TASK PROMPT: Each record below gets repeated exactly, and pictures stay out of the copy.

◇ ◇ ◇ ◇ ◇

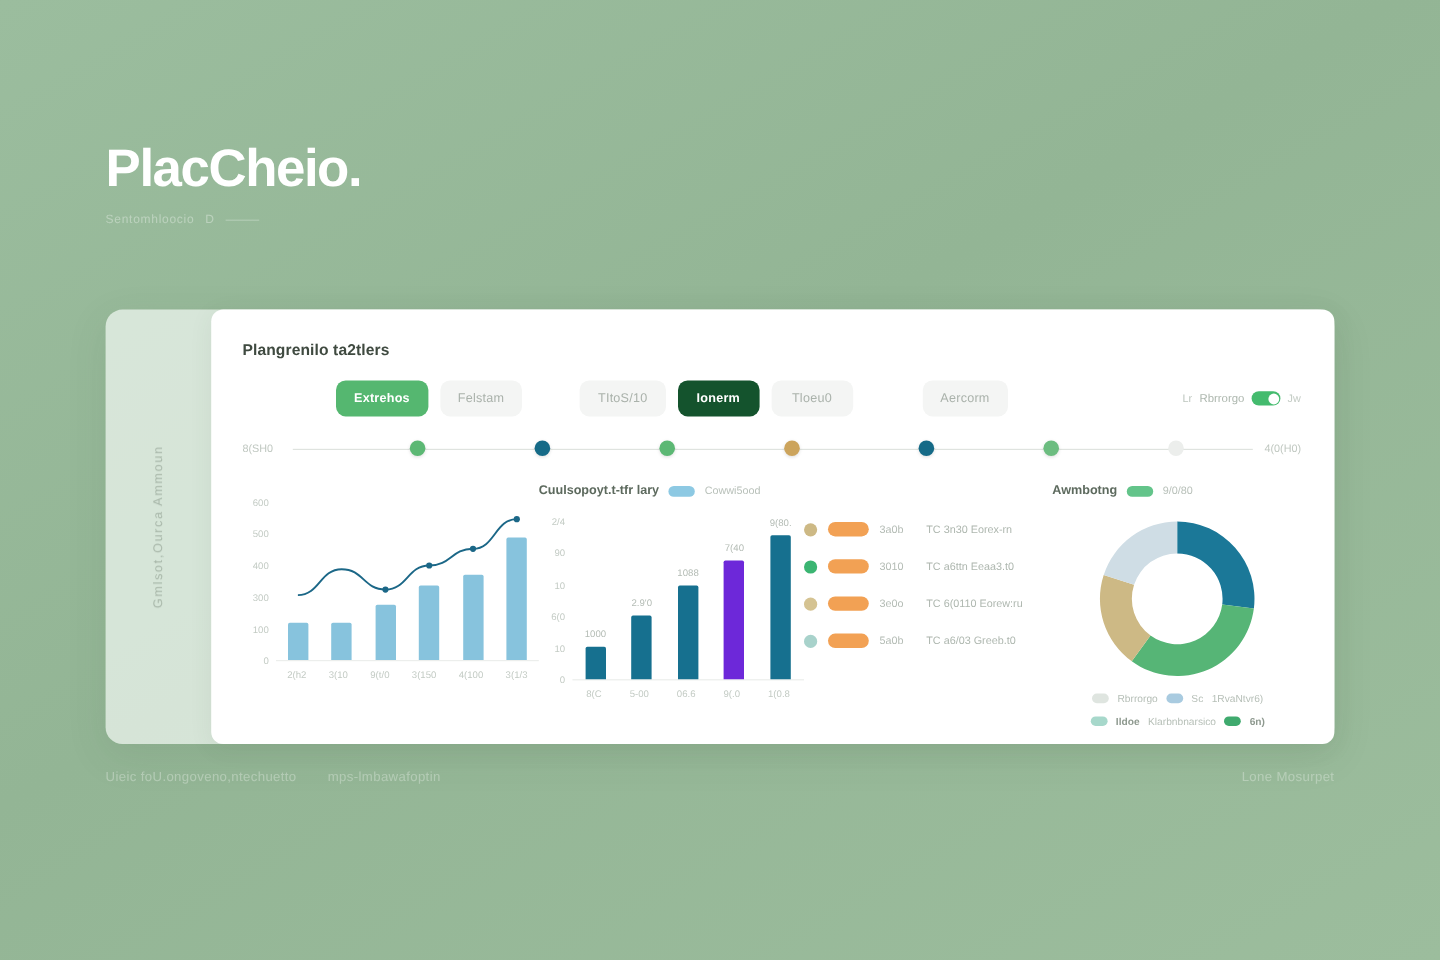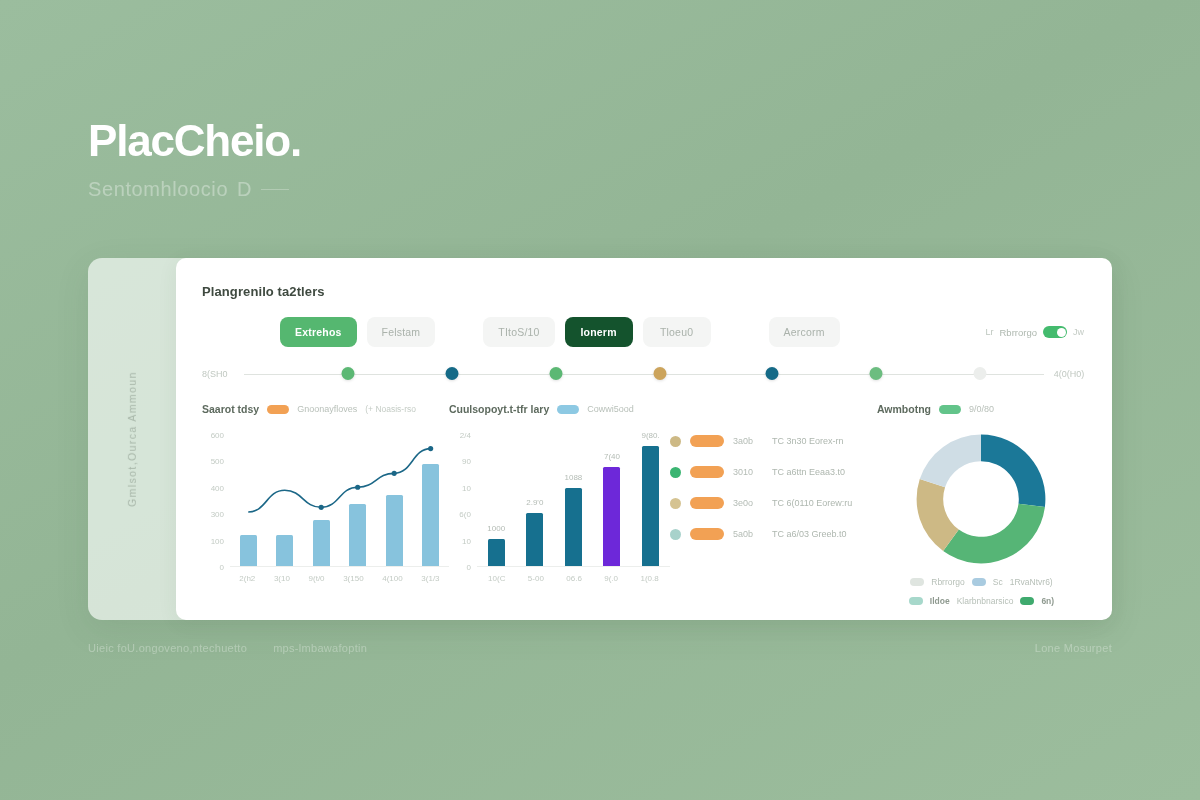--- a/index.html
+++ b/index.html
@@ -25,21 +25,21 @@
   }
   .hero-title {
     font-size: 44px;
     font-weight: 700;
     color: #ffffff;
     letter-spacing: -1.2px;
     line-height: 1.05;
   }
   .hero-sub {
     margin-top: 14px;
-    font-size: 20px;
+    font-size: 10px;
     color: #ffffff;
     opacity: 0.34;
     letter-spacing: 0.6px;
     display: flex;
     align-items: center;
     gap: 9px;
     filter: blur(0.55px);
   }
   .hero-sub .rule {
     display: inline-block;
@@ -412,26 +412,20 @@
           <div class="tl-node" style="left: 66%; background: rgb(21, 106, 135);"></div>
           <div class="tl-node" style="left: 79%; background: rgb(108, 189, 128);"></div>
           <div class="tl-node muted" style="left: 92%; background: rgb(236, 238, 236);"></div>
         </div>
       <div class="tl-cap right">4(0(H0)</div>
     </div>
 
     <div class="content">
 
       <div class="col col-a">
-        <div class="sec-head">
-          <span class="sec-title">Saarot tdsy</span>
-          <span class="lg-pill" id="c0-sw" style="background: rgb(242, 161, 84);"></span>
-          <span class="lg-txt">Gnoonayfloves</span>
-          <span class="lg-txt2">(+ Noasis-rso</span>
-        </div>
         <div class="plot">
           <div class="yaxis" id="c0-y">
               <span class="ytick" style="top: 8px;">600</span>
               <span class="ytick" style="top: 34.4px;">500</span>
               <span class="ytick" style="top: 60.8px;">400</span>
               <span class="ytick" style="top: 87.2px;">300</span>
               <span class="ytick" style="top: 113.6px;">100</span>
               <span class="ytick" style="top: 140px;">0</span>
             </div>
           <div class="plotarea">
@@ -490,21 +484,21 @@
                 </div>
                 <div class="bar" style="height: 71.1538%; background: #6d28d9;">
                   <span class="bar-val">7(40</span>
                 </div>
                 <div class="bar" style="height: 86.5385%; background: rgb(22, 112, 143);">
                   <span class="bar-val">9(80.</span>
                 </div>
               </div>
           </div>
           <div class="xaxis" id="c1-x">
-              <span class="xtick">10(C</span>
+              <span class="xtick">8(C</span>
               <span class="xtick">5-00</span>
               <span class="xtick">06.6</span>
               <span class="xtick">9(.0</span>
               <span class="xtick">1(0.8</span>
             </div>
         </div>
       </div>
 
       <div class="col col-c">
         <div class="list" id="list-body">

◇ ◇ ◇ ◇ ◇

TASK OUTPUT:
--- a/index.html
+++ b/index.html
@@ -25,21 +25,21 @@
   }
   .hero-title {
     font-size: 44px;
     font-weight: 700;
     color: #ffffff;
     letter-spacing: -1.2px;
     line-height: 1.05;
   }
   .hero-sub {
     margin-top: 14px;
-    font-size: 20px;
+    font-size: 10px;
     color: #ffffff;
     opacity: 0.34;
     letter-spacing: 0.6px;
     display: flex;
     align-items: center;
     gap: 9px;
     filter: blur(0.55px);
   }
   .hero-sub .rule {
     display: inline-block;
@@ -412,26 +412,20 @@
           <div class="tl-node" style="left: 66%; background: rgb(21, 106, 135);"></div>
           <div class="tl-node" style="left: 79%; background: rgb(108, 189, 128);"></div>
           <div class="tl-node muted" style="left: 92%; background: rgb(236, 238, 236);"></div>
         </div>
       <div class="tl-cap right">4(0(H0)</div>
     </div>
 
     <div class="content">
 
       <div class="col col-a">
-        <div class="sec-head">
-          <span class="sec-title">Saarot tdsy</span>
-          <span class="lg-pill" id="c0-sw" style="background: rgb(242, 161, 84);"></span>
-          <span class="lg-txt">Gnoonayfloves</span>
-          <span class="lg-txt2">(+ Noasis-rso</span>
-        </div>
         <div class="plot">
           <div class="yaxis" id="c0-y">
               <span class="ytick" style="top: 8px;">600</span>
               <span class="ytick" style="top: 34.4px;">500</span>
               <span class="ytick" style="top: 60.8px;">400</span>
               <span class="ytick" style="top: 87.2px;">300</span>
               <span class="ytick" style="top: 113.6px;">100</span>
               <span class="ytick" style="top: 140px;">0</span>
             </div>
           <div class="plotarea">
@@ -490,21 +484,21 @@
                 </div>
                 <div class="bar" style="height: 71.1538%; background: #6d28d9;">
                   <span class="bar-val">7(40</span>
                 </div>
                 <div class="bar" style="height: 86.5385%; background: rgb(22, 112, 143);">
                   <span class="bar-val">9(80.</span>
                 </div>
               </div>
           </div>
           <div class="xaxis" id="c1-x">
-              <span class="xtick">10(C</span>
+              <span class="xtick">8(C</span>
               <span class="xtick">5-00</span>
               <span class="xtick">06.6</span>
               <span class="xtick">9(.0</span>
               <span class="xtick">1(0.8</span>
             </div>
         </div>
       </div>
 
       <div class="col col-c">
         <div class="list" id="list-body">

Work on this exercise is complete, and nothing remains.